Cloudflare Workers
Cloudflare Workers deployment platform — stack-aware Wrangler config for Hono and OpenNext config for Next.js.
→ Cloudflare Workers Documentation
What create-faster adds
Cloudflare Workers is a project-level deployment platform. Generation is stack-aware per app: a Hono app gets a direct Workers config, and a Next.js app gets an OpenNext config. Selecting it once with --deployment cloudflare configures every app according to its stack.
Hono apps
Hono already exports a Workers-compatible fetch handler (export default app), so no adapter is needed — local dev keeps running on Bun while Wrangler handles preview and deploy.
{
"$schema": "node_modules/wrangler/config-schema.json",
"name": "my-api",
"main": "src/index.ts",
"compatibility_date": "2026-06-12",
"compatibility_flags": ["nodejs_compat"]
}Scripts:
deploy- Deploy the Worker (wrangler deploy)preview- Run the Worker locally on the Workers runtime (wrangler dev)cf-typegen- Generate binding types (wrangler types --env-interface CloudflareEnv cloudflare-env.d.ts)
Next.js apps
Next.js apps deploy through the OpenNext Cloudflare adapter. next.config.ts calls initOpenNextCloudflareForDev() so Cloudflare bindings are available during next dev, and the build emits the Worker output under .open-next/.
{
"$schema": "node_modules/wrangler/config-schema.json",
"name": "web",
"main": ".open-next/worker.js",
"compatibility_flags": ["nodejs_compat", "global_fetch_strictly_public"],
"assets": {
"directory": ".open-next/assets",
"binding": "ASSETS"
}
}import { defineCloudflareConfig } from '@opennextjs/cloudflare';
export default defineCloudflareConfig({});Scripts:
build:cf- Next.js build followed by the OpenNext adapter build (next build && opennextjs-cloudflare build)preview- Local Wrangler preview of the built output (opennextjs-cloudflare preview)deploy- Deploy the built output (opennextjs-cloudflare deploy)cf:typegen- Generate binding types (wrangler types --env-interface CloudflareEnv cloudflare-env.d.ts)
Shared behavior
The Worker name is the app name in turborepo mode and the project name in single mode.
Modified files:
.gitignore- Ignores.wrangler/andcloudflare-env.d.ts; for Next.js apps it also ignores.open-next/and.prod.env.
Local secrets:
Wrangler 4.x reads local secrets and variables from .env (already gitignored).

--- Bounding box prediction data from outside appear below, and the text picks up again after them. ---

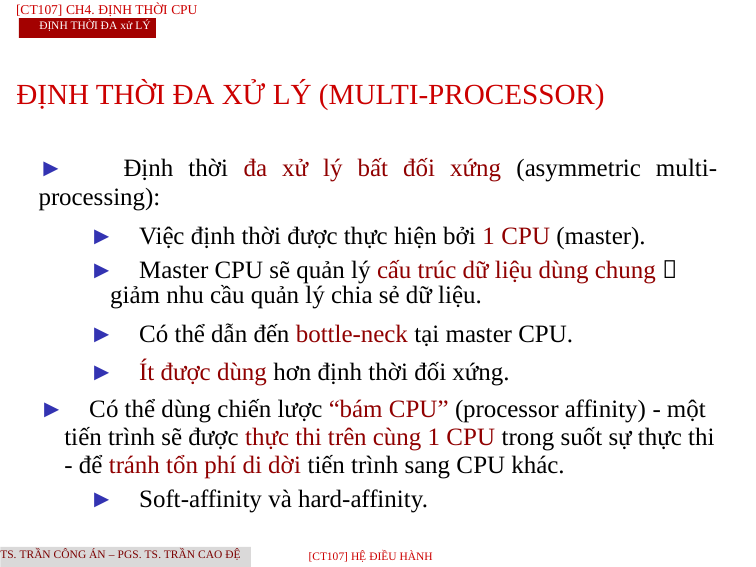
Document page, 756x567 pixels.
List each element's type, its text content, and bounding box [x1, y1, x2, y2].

text_box ĐỊNH THỜI ĐA XỬ LÝ (MULTI-PROCESSOR) [16, 74, 617, 111]
text_box Định thời đa xử LÝ [18, 18, 156, 38]
text_box [CT107] Ch4. Định thời CPU [15, 1, 202, 20]
text_box TS. Trần Công Án – PGS. TS. Trần Cao Đệ [0, 546, 251, 567]
text_box ► Định thời đa xử lý bất đối xứng (asymmetric multi-processing): ► Việc định thời được thực hiện bởi 1 CPU (master). ► Master CPU sẽ quản lý cấu trúc dữ liệu dùng chung  giảm nhu cầu quản lý chia sẻ dữ liệu. ► Có thể dẫn đến bottle-neck tại master CPU. ► Ít được dùng hơn định thời đối xứng. ► Có thể dùng chiến lược “bám CPU” (processor affinity) - một tiến trình sẽ được thực thi trên cùng 1 CPU trong suốt sự thực thi - để tránh tổn phí di dời tiến trình sang CPU khác. ► Soft-affinity và hard-affinity. [38, 151, 718, 503]
text_box [CT107] HỆ điều hành [308, 548, 449, 567]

Put your local values there and run the preview script. Production secrets are managed with wrangler secret put <KEY>. We standardize on .env rather than .dev.vars because Wrangler ignores .env whenever a .dev.vars file is present, which would silently shadow it.
Turborepo mode:
wrangler.jsonc (and open-next.config.ts for Next.js apps) is placed in apps/<name>/, and the Worker is named after the app. Run the scripts from the app directory.